- Relator(a)
- Ministro Messod Azulay Neto
- Órgão julgador
- Quinta Turma
- Data do julgamento
- 27/11/2023
- Data de publicação
- 01/12/2023
STJ – Acórdão, Rel. Ministro Messod Azulay Neto, Quinta Turma, j. 27/11/2023, p. 01/12/2023
PENAL. AGRAVO REGIMENTAL NO HABEAS CORPUS. TRÁFICO ILÍCITO DE ENTORPECENTES. TENTATIVA DE EVASÃO DE ABORDAGEM POLICIAL. BUSCA PESSOAL JUSTIFICADA. INEXISTÊNCIA DE ILEGALIDADE. AGRAVO REGIMENTAL DESPROVIDO. I - É assente nesta Corte Superior de Justiça que o agravo regimental deve trazer novos argumentos capazes de alterar o entendimento anteriormente firmado, sob pena de ser mantida a r. decisão vergastada pelos próprios fundamentos.

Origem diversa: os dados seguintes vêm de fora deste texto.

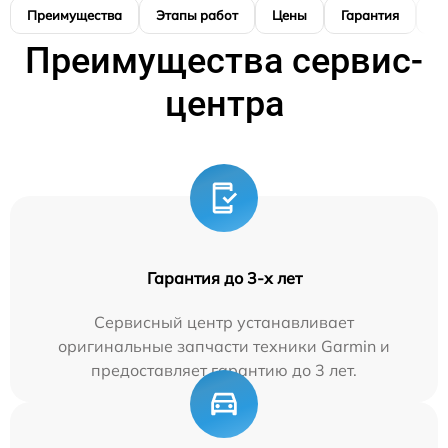
Преимущества
Этапы работ
Цены
Гарантия
М
Преимущества сервис-
центра
Гарантия до 3-х лет
Сервисный центр устанавливает
оригинальные запчасти техники Garmin и
предоставляет гарантию до 3 лет.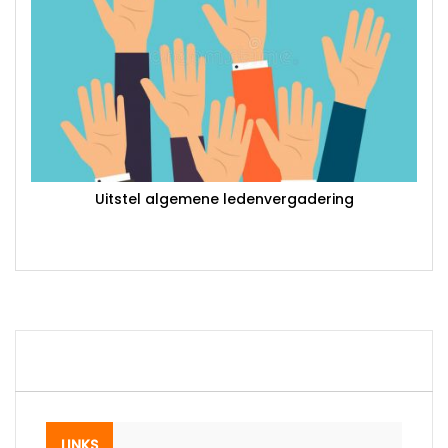
Uitstel algemene ledenvergadering
LINKS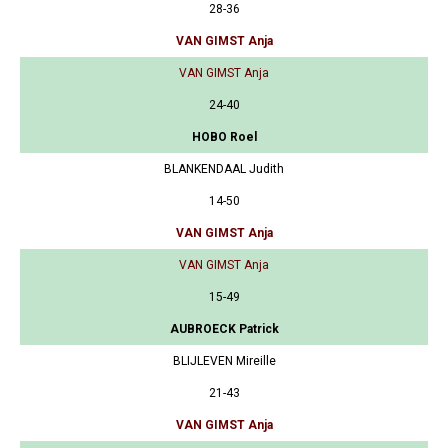
28-36
VAN GIMST Anja
VAN GIMST Anja
24-40
HOBO Roel
BLANKENDAAL Judith
14-50
VAN GIMST Anja
VAN GIMST Anja
15-49
AUBROECK Patrick
BLIJLEVEN Mireille
21-43
VAN GIMST Anja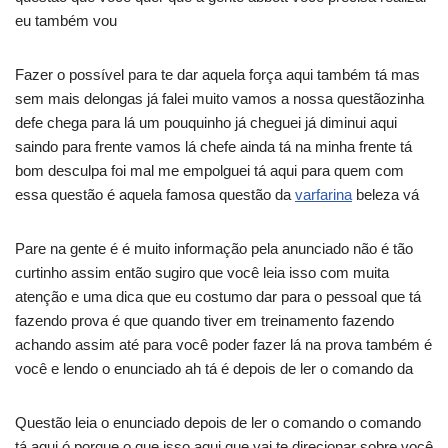
eu também vou
Fazer o possível para te dar aquela força aqui também tá mas
sem mais delongas já falei muito vamos a nossa questãozinha
defe chega para lá um pouquinho já cheguei já diminui aqui
saindo para frente vamos lá chefe ainda tá na minha frente tá
bom desculpa foi mal me empolguei tá aqui para quem com
essa questão é aquela famosa questão da
varfarina
beleza vá
Pare na gente é é muito informação pela anunciado não é tão
curtinho assim então sugiro que você leia isso com muita
atenção e uma dica que eu costumo dar para o pessoal que tá
fazendo prova é que quando tiver em treinamento fazendo
achando assim até para você poder fazer lá na prova também é
você e lendo o enunciado ah tá é depois de ler o comando da
Questão leia o enunciado depois de ler o comando o comando
tá aqui ó porque o que isso aqui que vai te direcionar sobre você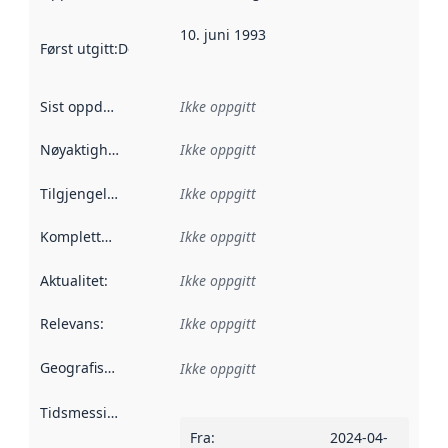
10. juni 1993
Først utgitt
:
Denne datoen sier når dataene i dette datasettet 
Sist oppdatert
:
Ikke oppgitt
Nøyaktighet
:
Ikke oppgitt
Tilgjengelighet
:
Ikke oppgitt
Kompletthet
:
Ikke oppgitt
Aktualitet
:
Ikke oppgitt
Relevans
:
Ikke oppgitt
Geografisk avgrensning
:
Ikke oppgitt
Tidsmessig avgrensning
:
Fra
:
2024-04-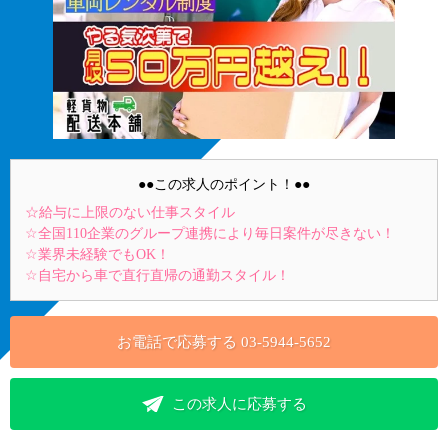
●●この求人のポイント！●●
☆給与に上限のない仕事スタイル
☆全国110企業のグループ連携により毎日案件が尽きない！
☆業界未経験でもOK！
☆自宅から車で直行直帰の通勤スタイル！
お電話で応募する
03-5944-5652
この求人に応募する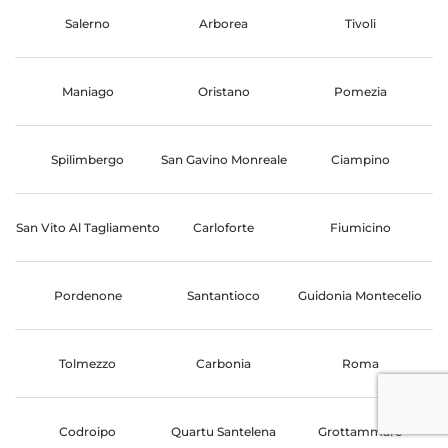
Salerno
Arborea
Tivoli
Maniago
Oristano
Pomezia
Spilimbergo
San Gavino Monreale
Ciampino
San Vito Al Tagliamento
Carloforte
Fiumicino
Pordenone
Santantioco
Guidonia Montecelio
Tolmezzo
Carbonia
Roma
Codroipo
Quartu Santelena
Grottammare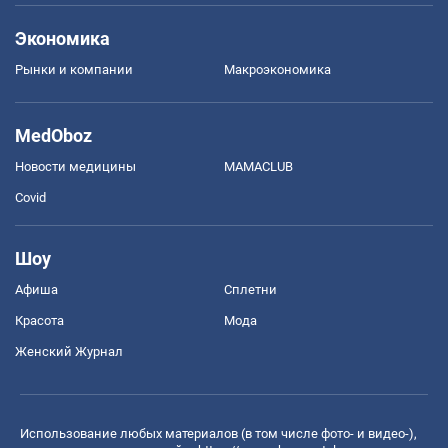
Экономика
Рынки и компании
Mакроэкономика
MedOboz
Новости медицины
MAMACLUB
Covid
Шоу
Афиша
Сплетни
Красота
Мода
Женский Журнал
Использование любых материалов (в том числе фото- и видео-),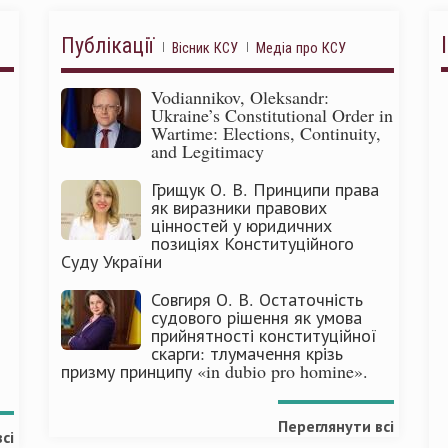
Публікації
Вісник КСУ
Медіа про КСУ
Vodiannikov, Oleksandr:
Ukraine’s Constitutional Order in
Wartime: Elections, Continuity,
and Legitimacy
Грищук О. В. Принципи права
як виразники правових
цінностей у юридичних
позиціях Конституційного
Суду України
Совгиря О. В. Остаточність
судового рішення як умова
прийнятності конституційної
скарги: тлумачення крізь
призму принципу «in dubio pro homine».
Переглянути всі
сі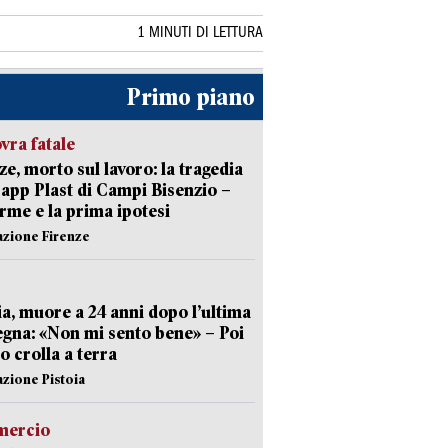
1 MINUTI DI LETTURA
Primo piano
ra fatale
ze, morto sul lavoro: la tragedia
Capp Plast di Campi Bisenzio –
arme e la prima ipotesi
azione Firenze
ia, muore a 24 anni dopo l’ultima
gna: «Non mi sento bene» – Poi
 crolla a terra
azione Pistoia
ercio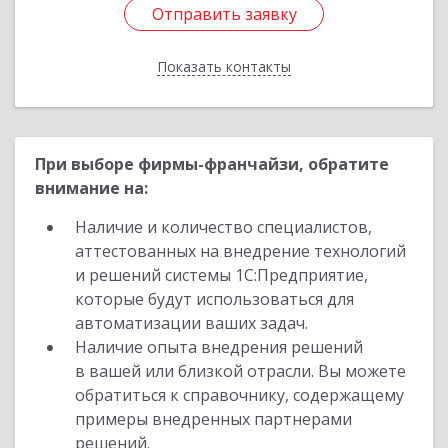
Отправить заявку
Отправить заявку
Показать контакты
Назад
При выборе фирмы-франчайзи, обратите
внимание на:
Наличие и количество специалистов,
аттестованных на внедрение технологий
и решений системы 1С:Предприятие,
которые будут использоваться для
автоматизации ваших задач.
Наличие опыта внедрения решений
в вашей или близкой отрасли. Вы можете
обратиться к справочнику, содержащему
примеры внедренных партнерами
решений.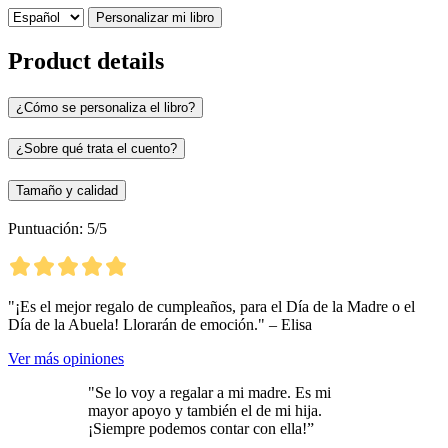
Personalizar mi libro
Product details
¿Cómo se personaliza el libro?
¿Sobre qué trata el cuento?
Tamaño y calidad
Puntuación: 5/5
"¡Es el mejor regalo de cumpleaños, para el Día de la Madre o el
Día de la Abuela! Llorarán de emoción." – Elisa
Ver más opiniones
"Se lo voy a regalar a mi madre. Es mi
mayor apoyo y también el de mi hija.
¡Siempre podemos contar con ella!”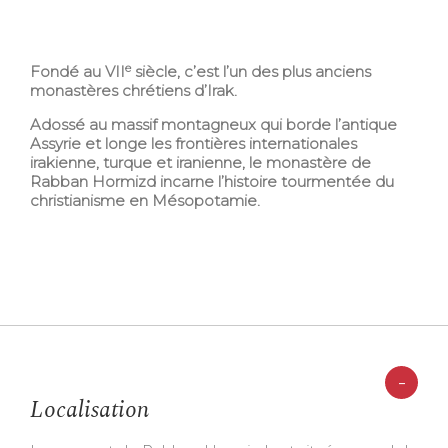
e
Fondé au VII
siècle, c’est l’un des plus anciens
monastères chrétiens d’Irak.
Adossé au massif montagneux qui borde l’antique
Assyrie et longe les frontières internationales
irakienne, turque et iranienne, le monastère de
Rabban Hormizd incarne l’histoire tourmentée du
christianisme en Mésopotamie.
-
Localisation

II - A busca pessoal - prevista no art. 244, do Código de Processo Penal - requer a presença de fundada suspeita de que a pessoa abordada esteja na posse de arma proibida ou de objetos ou papeis que constituam corpo de delito, ou, ainda, quando a medida for determinada no curso de busca domiciliar. III - Na hipótese dos autos, as instâncias ordinárias assentaram que: i) os policiais militares faziam patrulhamento, quanto avistaram o paciente portanto uma sacola; ii) ao ver os agentes públicos, o paciente empreendeu fuga e entrou em terreno baldio; iii) ato contínuo, ao abordarem o paciente, os policiais militares realizaram a busca pessoal, encontrando na referida sacola munições e drogas. A par dessas considerações, não há se falar em ausência de justa causa para a busca pessoal. Precedentes. IV - Além disso, não se vislumbra nenhuma ilegalidade na atuação dos policiais, os quais estão amparados pelo Código de Processo Penal a abordar quem quer que esteja atuando de modo suspeito ou furtivo, não havendo razão para manietar a atividade policial sem indícios de que a abordagem ocorreu por perseguição pessoal ou preconceito de raça ou classe social, motivos que, obviamente, conduziriam à nulidade da busca pessoal, o que não se verifica no caso. Precedentes. Agravo regimental desprovido. (AgRg no HC n. 828.991/AL, relator Ministro Messod Azulay Neto, Quinta Turma, julgado em 27/11/2023, DJe de 1/12/2023.)